6º Domingo do Tempo Comum – Ano A

Por: Pe. Nuno Azevedo

A nossa educação, a forma como vamos vivendo hoje, não é apenas resultado do que aprendemos outrora, do que nos disseram os nossos pais e os nossos avós aquando da nossa infância. Mas é também fruto do que nós próprios fomos descobrindo, das experiências e suas conclusões, de um avançar que é sempre preciso.

Jesus dizia no evangelho: «Ouvistes que foi dito aos antigos… eu porém digo-vos…» e fazia-nos sentir que não basta o não matar, mas é preciso também não ofender o irmão, a quem devemos perdoar as ofensas que nos faz (não apenas as que nós lhe fazemos); e convidava-nos a descobrir que não basta o não cometer adultério, mas é preciso olhar os outros com pureza e sem más intenções; a pensar que não basta não faltar ao juramento, mas que é melhor não jurar de todo e ter uma linguagem e postura de verdade.

E como nos impressiona aquela imagem que Ele nos propõe de deixarmos a oferta a Deus diante do altar para nos irmos reconciliar com o irmão que tem alguma coisa contra nós.

É todo este caminho de evolução no amor, na forma de viver com os irmãos e com Deus, que o Espírito Santo nos vai revelando, como lembrava São Paulo.

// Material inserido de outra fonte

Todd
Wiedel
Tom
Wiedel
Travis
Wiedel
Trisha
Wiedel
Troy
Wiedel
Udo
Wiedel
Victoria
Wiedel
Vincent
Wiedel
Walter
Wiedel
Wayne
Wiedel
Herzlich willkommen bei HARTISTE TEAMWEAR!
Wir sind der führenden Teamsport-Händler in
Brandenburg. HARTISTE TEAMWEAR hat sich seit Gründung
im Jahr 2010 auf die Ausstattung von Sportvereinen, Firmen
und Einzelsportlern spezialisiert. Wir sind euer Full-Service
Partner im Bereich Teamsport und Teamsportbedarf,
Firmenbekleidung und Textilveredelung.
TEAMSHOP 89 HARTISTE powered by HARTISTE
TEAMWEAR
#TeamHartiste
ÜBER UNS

Um caminho não intelectual, não apenas de sabedoria, mas real, que se faz vida concreta.

Até porque isso só depende da nossa vontade, como dizia o livro de Ben-Sirá: «ser fiel depende da tua vontade». Cabe-nos a nós, em cada dia, estender a mão para o fogo ou para a água, ou, de outra forma, para o bem ou para o mal.